Apple is having a bit of a rough go lately.
During its quarterly earnings report earlier this month, the company offered lower-than-expected guidance for the current holiday quarter, and announced that it would no longer break out how many units of its products it ships. Wall Street was unhappy with the news, and Apple’s market valuation fell below $1 trillion before the call was even over, with the company’s stock price dropping by about 8%. It recovered slightly the next day, but rumors that the company’s latest smartphone, the iPhone Xr, isn’t selling as well as hoped, have compounded Wall Street’s fears over Apple, as the company’s stock price has continued to slide over the course of the month.
And this week, the US Supreme Court will hear a case, Apple v. Pepper, that could threaten to derail one of its strongest business lines.
The company’s services business, which includes commissions it takes on app sales, as well as subscriptions and other digital services it offers, has become an important and reliable source of revenue in recent years, eclipsing all of its other businesses (apart from the iPhone), and growing to the size of a Fortune 100 company in its own right. In the last quarter alone, Apple generated nearly $10 billion in services revenue.
The class-action suit, which has been raging for nearly a decade, involves the App Store for mobile devices. Apple charges developers a 30% commission on apps they want to sell in the App Store, and that fee generally gets passed on to the consumer. The App Store is the only way to download apps onto an iPhone, iPad, or iPod Touch for most consumers that won’t void their warranty. The Supreme Court is now considering whether users can sue Apple for breaking federal antitrust law, considering the App Store is effectively a monopoly on the iPhone app marketplace. Apple argues only developers, the ones who set the prices for their own apps, could bring such a lawsuit. If the US’s highest court decides that the lawsuit can be brought, Apple could potentially be liable for massive damages from users, and theoretically be unable to charge its commission, and have to let users download apps from other places, in the future.
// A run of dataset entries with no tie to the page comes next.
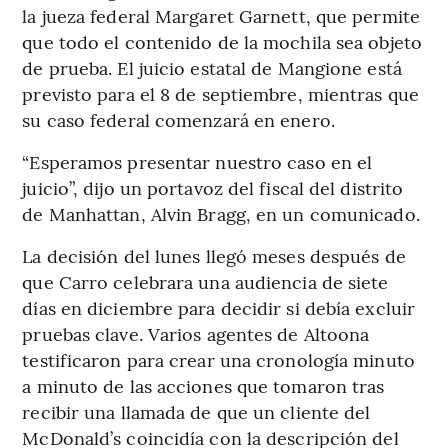
la jueza federal Margaret Garnett, que permite
que todo el contenido de la mochila sea objeto
de prueba. El juicio estatal de Mangione está
previsto para el 8 de septiembre, mientras que
su caso federal comenzará en enero.
“Esperamos presentar nuestro caso en el
juicio”, dijo un portavoz del fiscal del distrito
de Manhattan, Alvin Bragg, en un comunicado.
La decisión del lunes llegó meses después de
que Carro celebrara una audiencia de siete
días en diciembre para decidir si debía excluir
pruebas clave. Varios agentes de Altoona
testificaron para crear una cronología minuto
a minuto de las acciones que tomaron tras
recibir una llamada de que un cliente del
McDonald’s coincidía con la descripción del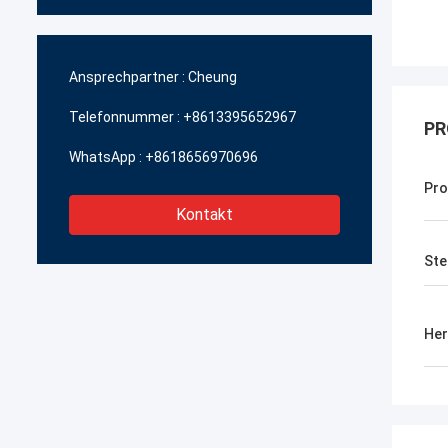
Ansprechpartner :
Cheung
Telefonnummer :
+8613395652967
PR
WhatsApp :
+8618656970696
Pro
Kontakt
Ste
Her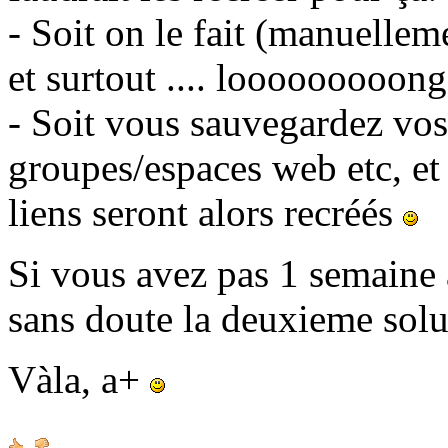
- Soit on le fait (manuellem
et surtout .... looooooooong
- Soit vous sauvegardez vos 
groupes/espaces web etc, et
liens seront alors recréés
Si vous avez pas 1 semaine à
sans doute la deuxieme sol
Vàla, a+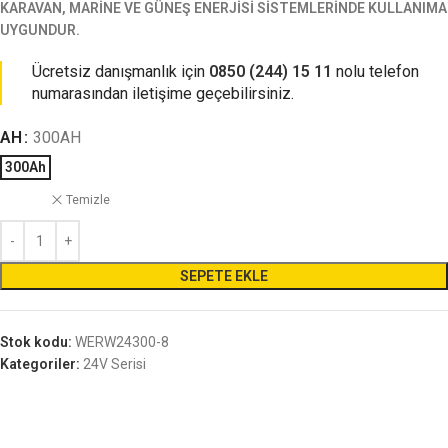
KARAVAN, MARİNE VE GÜNEŞ ENERJİSİ SİSTEMLERİNDE KULLANIMA
UYGUNDUR.
Ücretsiz danışmanlık için
0850 (244) 15 11
nolu telefon
numarasından iletişime geçebilirsiniz.
AH
300AH
300Ah
Temizle
SEPETE EKLE
Stok kodu:
WERW24300-8
Kategoriler:
24V Serisi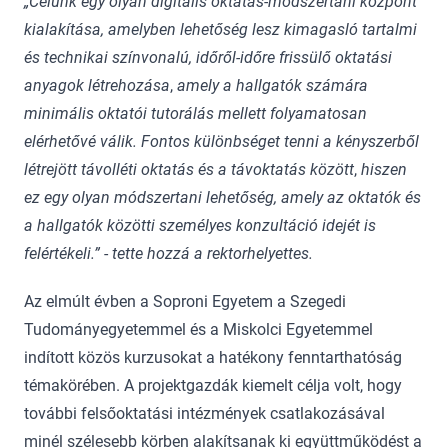
„Célunk egy olyan digitális oktatás-módszertani központ
kialakítása, amelyben lehetőség lesz kimagasló tartalmi
és technikai színvonalú, időről-időre
frissülő oktatási
anyagok létrehozása
,
amely a hallgatók számára
minimális oktatói tutorálás mellett folyamatosan
elérhetővé válik. Fontos különbséget tenni a kényszerből
létrejött távolléti oktatás és a távoktatás között
,
hiszen
ez
egy olyan módszertani lehetőség, amely az oktatók és
a hallgatók közötti személyes konzultáció idejét is
felértékeli.”
-
tette hozzá a rektorhelyettes.
Az elmúlt évben a Soproni Egyetem a Szegedi
Tudományegyetemmel és a Miskolci Egyetemmel
indított közös kurzusokat a hatékony fenntarthatóság
témakörében. A projektgazdák kiemelt célja volt, hogy
további felsőoktatási intézmények csatlakozásával
minél szélesebb körben alakítsanak ki együttműködést a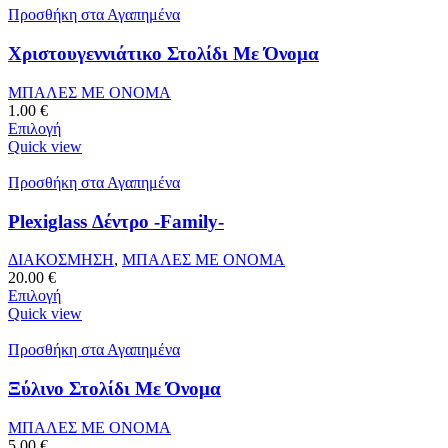
Προσθήκη στα Αγαπημένα
Χριστουγεννιάτικο Στολίδι Με Όνομα
ΜΠΑΛΕΣ ΜΕ ΟΝΟΜΑ
1.00
€
Επιλογή
Quick view
Προσθήκη στα Αγαπημένα
Plexiglass Δέντρο -Family-
ΔΙΑΚΟΣΜΗΣΗ
,
ΜΠΑΛΕΣ ΜΕ ΟΝΟΜΑ
20.00
€
Επιλογή
Quick view
Προσθήκη στα Αγαπημένα
Ξύλινο Στολίδι Με Όνομα
ΜΠΑΛΕΣ ΜΕ ΟΝΟΜΑ
5.00
€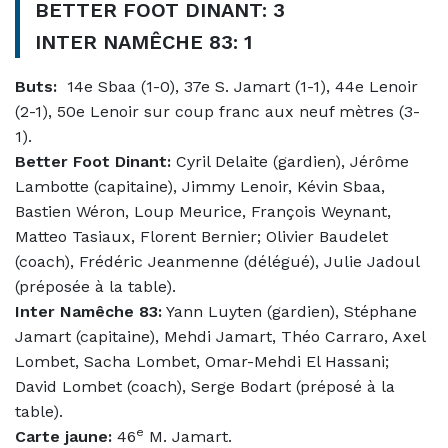
BETTER FOOT DINANT: 3
INTER NAMÊCHE 83: 1
Buts:
14e Sbaa (1-0), 37e S. Jamart (1-1), 44e Lenoir
(2-1), 50e Lenoir sur coup franc aux neuf mètres (3-
1).
Better Foot Dinant:
Cyril Delaite (gardien), Jérôme
Lambotte (capitaine), Jimmy Lenoir, Kévin Sbaa,
Bastien Wéron, Loup Meurice, François Weynant,
Matteo Tasiaux, Florent Bernier; Olivier Baudelet
(coach), Frédéric Jeanmenne (délégué), Julie Jadoul
(préposée à la table).
Inter Namêche 83:
Yann Luyten (gardien), Stéphane
Jamart (capitaine), Mehdi Jamart, Théo Carraro, Axel
Lombet, Sacha Lombet, Omar-Mehdi El Hassani;
David Lombet (coach), Serge Bodart (préposé à la
table).
e
Carte jaune:
46
M. Jamart.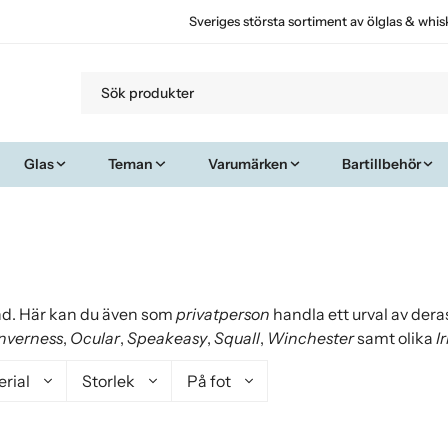
Sveriges största sortiment av ölglas & whis
Glas
Teman
Varumärken
Bartillbehör
hand. Här kan du även som
privatperson
handla ett urval av deras
Inverness
,
Ocular
,
Speakeasy
,
Squall
,
Winchester
samt olika
I
rial
Storlek
På fot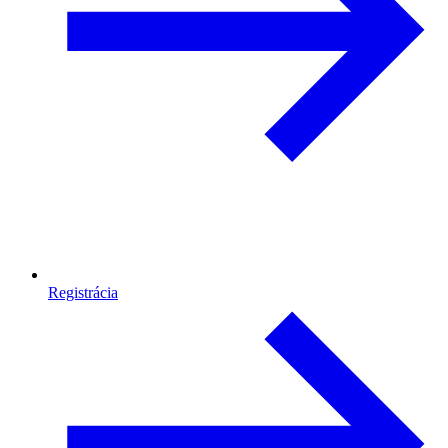
Registrácia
Apple’s woes may not stop there. US president Donald Trump suggested Nov. 26 that he’s considering a 10% tariff on devices, like the iPhone and MacBooks, that are made in China. “I mean, I can make it 10% and people could stand that very easily,” Trump told The Wall Street Journal (paywall). “What I’d advise is for [Apple and other manufacturers] to build factories in the United States and to make the product here, and they have a lot of other alternatives.”
The news spooked investors, as Apple’s stock price opened today (Nov. 27) about 2% below its close last night. Shares now trade at around $174, a roughly 25% drop from their high in early October. Its market capitalization now stands at about $826 billion, far below its $1.1 trillion peak earlier this year.
Trump’s comments might help explain why Apple CEO Cook was in soggy western Idaho today with the president’s daughter and advisor, Ivanka Trump, to see how a local school district “uses technology.”
But no amount of school-trip glad-handing will likely sway the Supreme Court’s decision, or consumers balking at the increasingly high prices of iPhones.